Вернулись в город затемно, но и не поздно. Водитель выпустил меня, как я просил, едва лишь съехав с Золотых ворот, невдалеке от квартала Марина. Я под дождем набрел на бар в Марина и там проплакал над стаканом отвратительной текилы до полуночи, по-русски говоря индусу-бармену, как был я глуп все эти годы. Я вспоминал и удивлялся. Тогда, зимою девяносто третьего, я на досуге подрабатывал: давал уроки тем, кто собирался поступать в театральное. Серафиме было шестнадцать. Мне – за тридцать. И мы всего неделю были вместе, причем не по моей, а по ее инициативе. Потом я это прекратил, положим так, из трусости. Потом увлекся Джин, за ней уехал в Сан-Франциско. Джин, вдруг раздумав выйти за меня, исчезла; у меня пошла работа – полулегально, без рабочей визы на руках, под вымышленными именами или под именем продюсера; о Серафиме я почти забыл. Она почти, казалось, растворилась, лишь колебалась легким очертанием, а то и вовсе исчезала в мареве памяти, и без того ослабшей за ненадобностью.
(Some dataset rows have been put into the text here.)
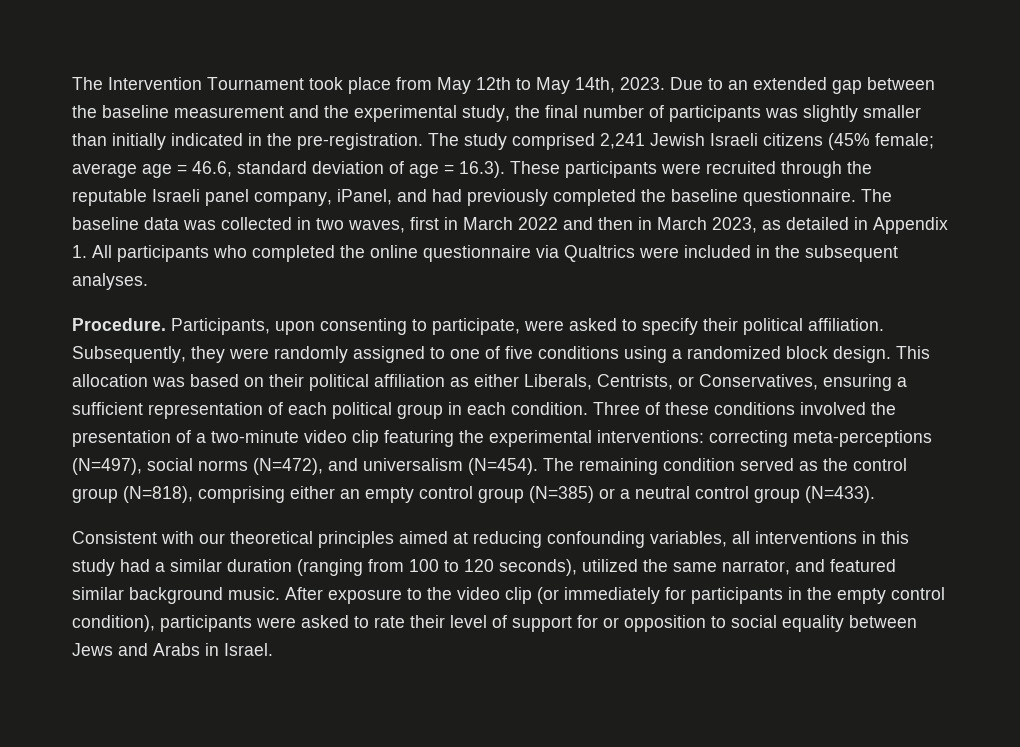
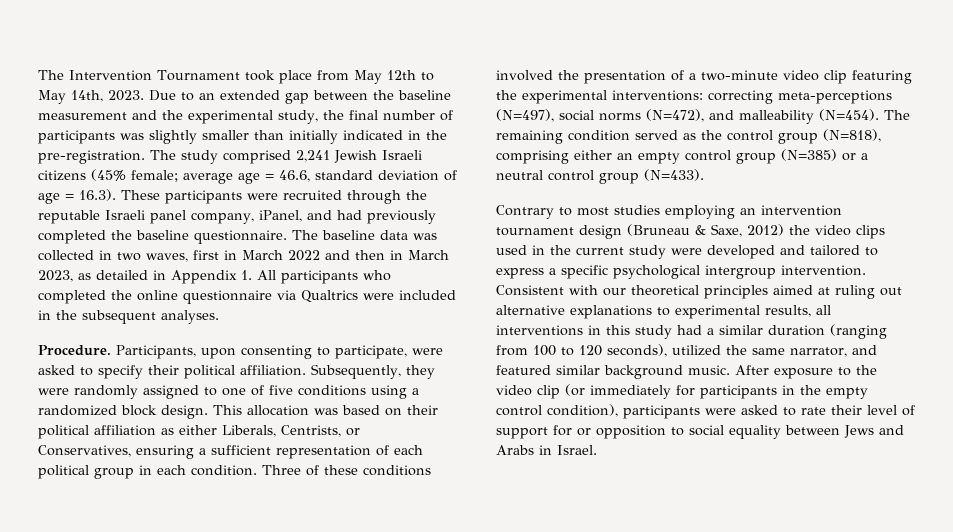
[363,458,463,471] universalism -> [739,110,814,124] malleability
(875, 494) none -> [496,205,842,219] [496,224,885,239] [496,245,878,259] [496,265,866,279] Contrary to most studies employing an intervention tournament design (Bruneau & Saxe, 2012) the video clips used in the current study were developed and tailored to express a specific psychological intergroup intervention.
[473,531,727,548] reducing confounding variables, -> [835,285,902,299] [496,305,811,319] ruling out alternative explanations to experimental results,

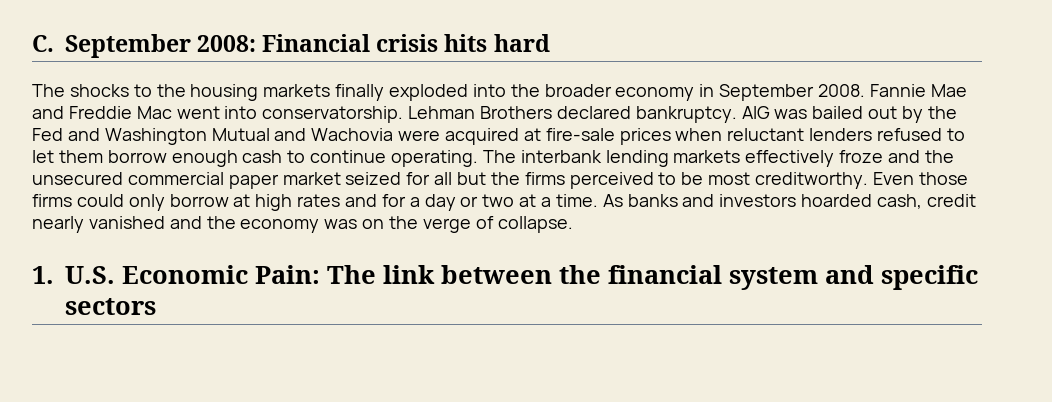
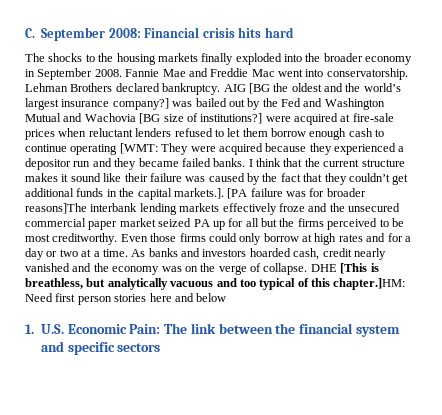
(770, 112) none -> [248,83,401,94] [25,98,169,110] [BG the oldest and the world’s largest insurance company?]
(394, 134) none -> [139,113,263,124] [BG size of institutions?]
[391,150,516,167] operating. The -> [70,143,405,155] [25,158,405,170] [25,173,409,185] [25,188,366,200] [25,203,87,214] operating [WMT: They were acquired because they experienced a depositor run and they became failed banks. I think that the current structure makes it sound like their failure was caused by the fact that they couldn’t get additional funds in the capital markets.]. [PA failure was for broader reasons]The
(402, 178) none -> [193,219,225,230] PA up
(573, 224) none -> [310,263,379,274] [25,278,406,290] [25,293,227,305] DHE [This is breathless, but analytically vacuous and too typical of this chapter.]HM: Need first person stories here and below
То очертание не ею было, оказалось, да и не памятью о ней – лишь тенью памяти, фата-морганой, симулякром, как выражается весь этот новый комсомол. Ее живое, подлинное очертание, поверить трудно, хитро пряталось во мне. Оно во мне укромно поселилось, и затаилось, и тревожило меня все эти годы, ничем иным себя не обнаруживая. И я, как ни прислушивался, не мог никак понять, что во мне прячется, что так меня гнетет. Все эти годы я любил – и ничего не знал о собственной любви.